The general rule, according to Malul, should be that if the government wants to introduce costly reforms "it shouldn't increase the deficit. So if the government wants to increase its spending, it must increase the income tax."

"Corporate taxes should be increased because most of it is coming from local companies that aren't tradeable, but are active in a monopolistic market," Malul said.

He added that in the past, Israel has used its low taxes to attract foreign companies to establish themselves in the country. He believes this policy needs to be continued, and with special incentives and tax reductions since the companies provide employment.

Malul argued that the government needs to address the difference between tax on capital gains and taxes on income as " today there is a huge distortion in Israel, where the tax on labor is high while the tax on investment gains relatively low."

"It puts a heavy burden on work and a relatively low burden on capital, and in that case you will allocate more effort to the capital and less effort to work," Malul said.

"WAIT AND SEE"

Prof. Haim Levy of the Academic Center for Law and Business in Ramat Gan said that if the government decides to raise dividend payments for a company's shareholders, then it needs to be done very carefully and in several stages.

He suggested that after an initial 1-percent increase the government gauge the market reaction, and implement a second increase only if the economy continues to grow.

Income from dividends is one of the main sources of revenue and preferred means of income for many of Israel's top executives as the current dividend tax is lower than the income tax.

Levy argued that if the government raises the tax by 1 percent or 2 percent, nothing will happen to the economy. However, 5 percent or more could become a signal for investors not to invest too heavily in the local stock market.

An increased dividend tax may also lead the bigger investors to look to stock markets abroad, where the return on their capital will be greater, causing them to abandon the Tel Aviv Stock Exchange.

INVESTMENTS DIVERTED?

While the intentions of the new tax structure would be to target the very rich, Levy argued that the effect would also be felt by many smaller investors.

"If I'm a small investor on the stock market, then I'm afraid that the corporation will pay more taxes and on top of that there will be a tax on dividends, which means less to me," Levy said.

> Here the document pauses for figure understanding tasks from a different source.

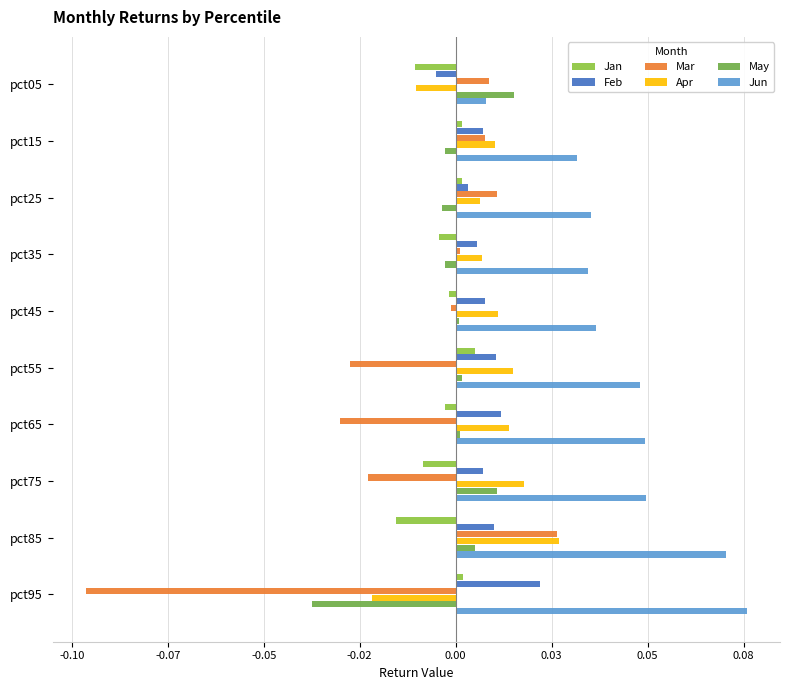

List the series in order of their peak value, highest first.

Jun, Apr, Mar, Feb, May, Jan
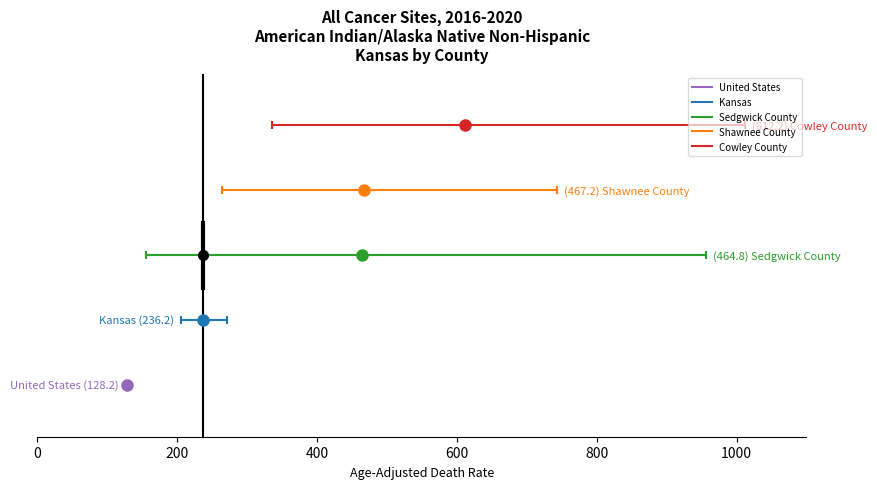

Is this an area chart (filled region under the line)?

No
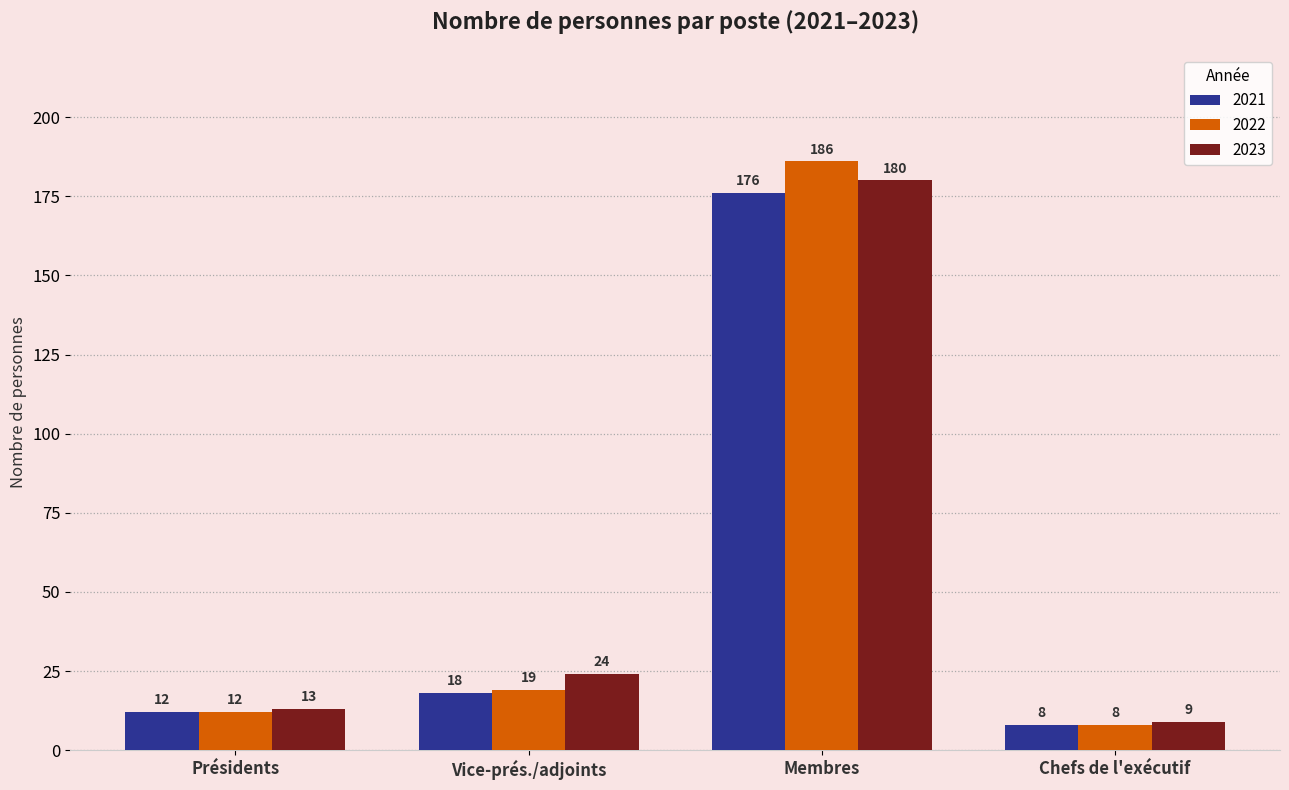

Reading left to right, transcribe all the data shown in this chart.

2021: 12	18	176	8
2022: 12	19	186	8
2023: 13	24	180	9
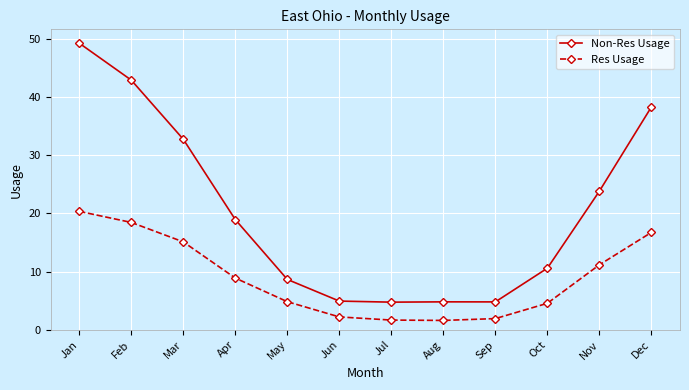

Between Sep and Nov, which series saw the biggest shift?

Non-Res Usage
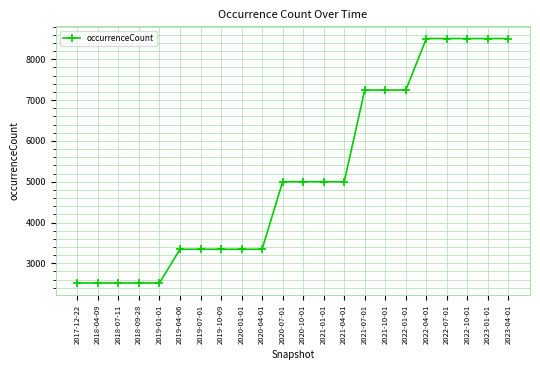

What value does the data have at 2019-04-06, to the nearest 10?

3340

He added that some investors might decide that they are better off investing in the Israeli government bonds, or even American tax-free bonds, instead of the local stock market. This could lead to a situation where firms would not be able to issue new stocks to take in more capital needed to continue growth.

Levy also said that one shouldn't put all the super-rich in the same class, as among them there is a lot of entrepreneurship which has led to some of the world leading companies, such as computer security firm Checkpoint and generic pharmaceutical giant Teva.

The issues that need to be addressed, according to Levy, are intricate. They include cross-ownership of banks and insurance companies, and production and services companies by business leaders, with some of them exploiting their financial intuition to buy stock in their other companies, hence creating even more unearned income.